* **SET PROBLEM**
Copy the data lines word for word, starting at the line containing "Page size: 1241x1755." and ending at the line containing "List each element's".

* **MATERIAL TO PROCESS**
[start]
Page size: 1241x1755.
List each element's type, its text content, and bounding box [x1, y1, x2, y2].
[end]
[start]
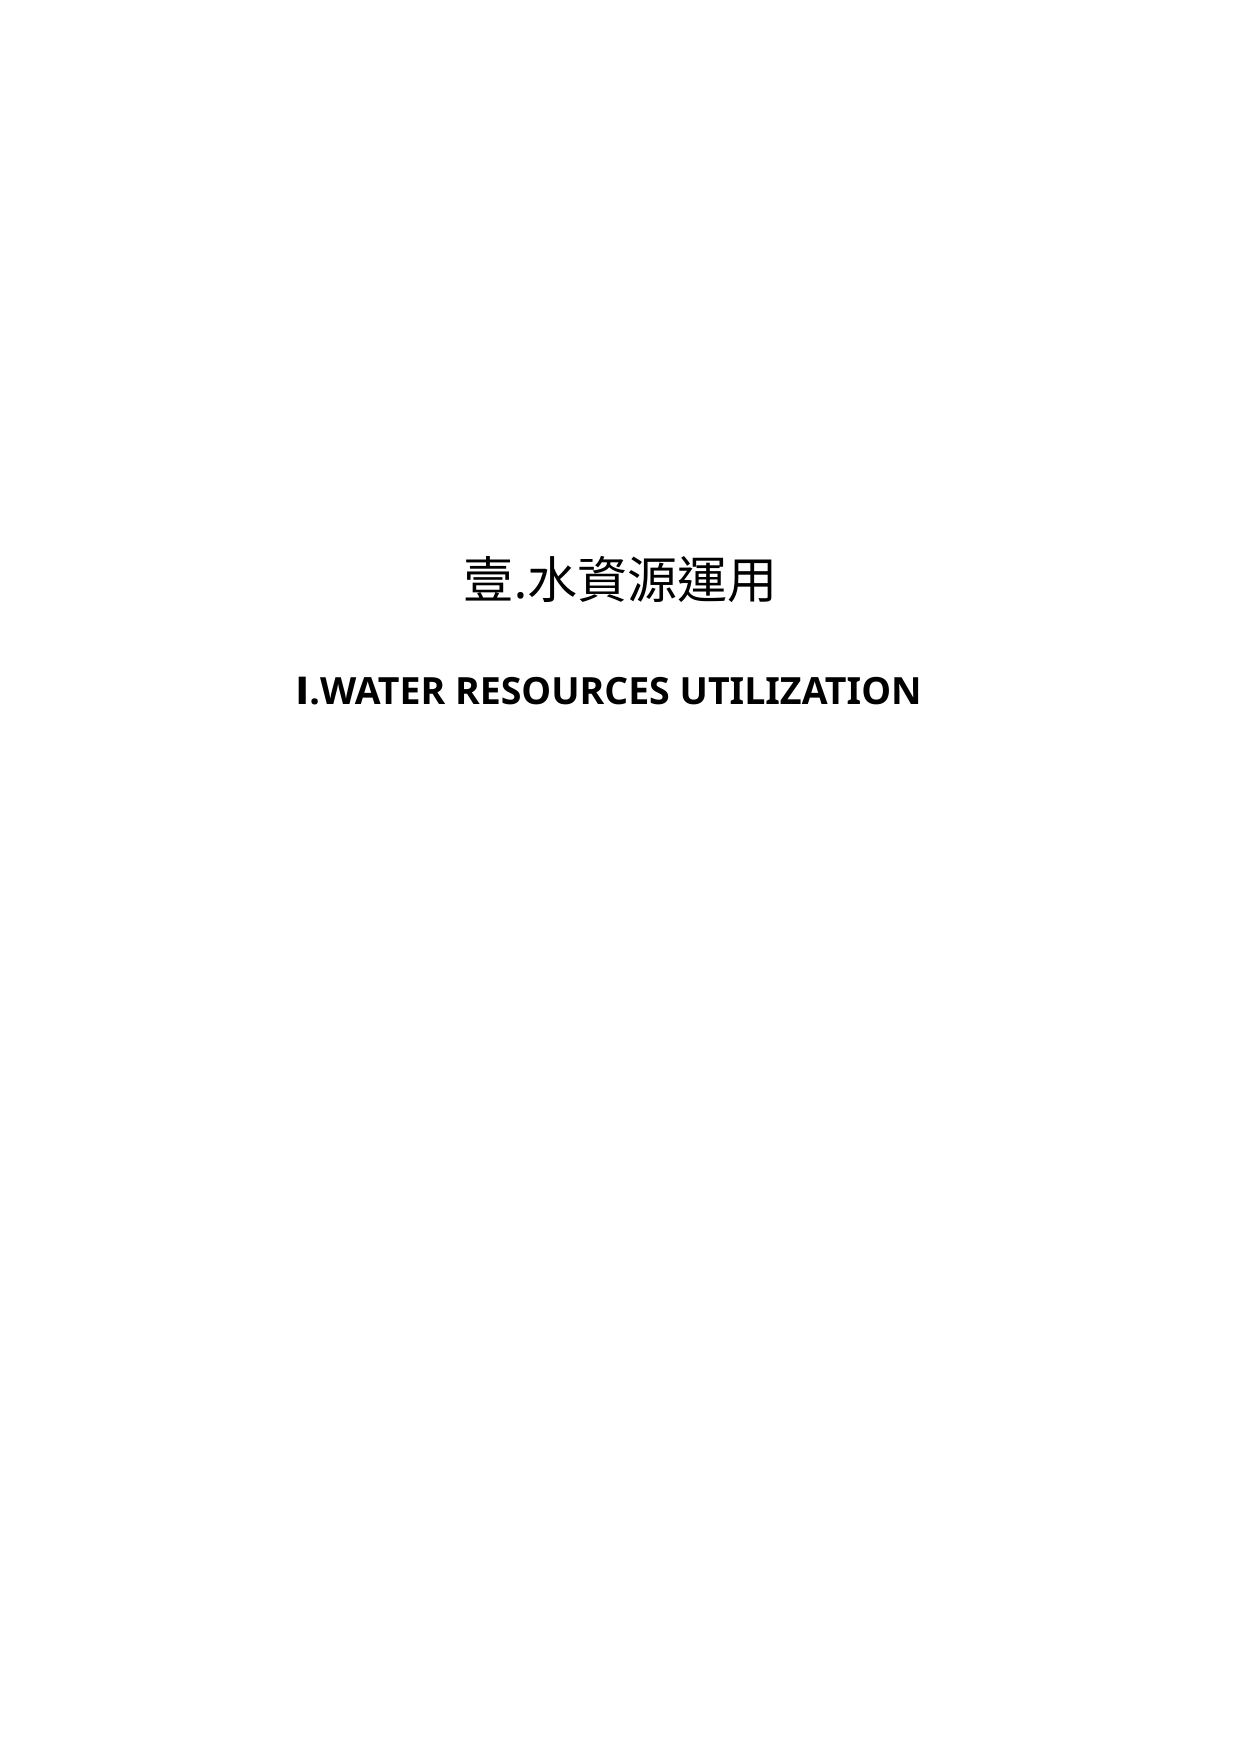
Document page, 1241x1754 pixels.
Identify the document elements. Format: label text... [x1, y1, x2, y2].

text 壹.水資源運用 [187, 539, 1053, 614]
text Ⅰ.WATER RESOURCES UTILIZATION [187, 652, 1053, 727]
[end]
* **COMPLETE RESPONSE**
Page size: 1241x1755.
List each element's type, its text content, and bounding box [x1, y1, x2, y2].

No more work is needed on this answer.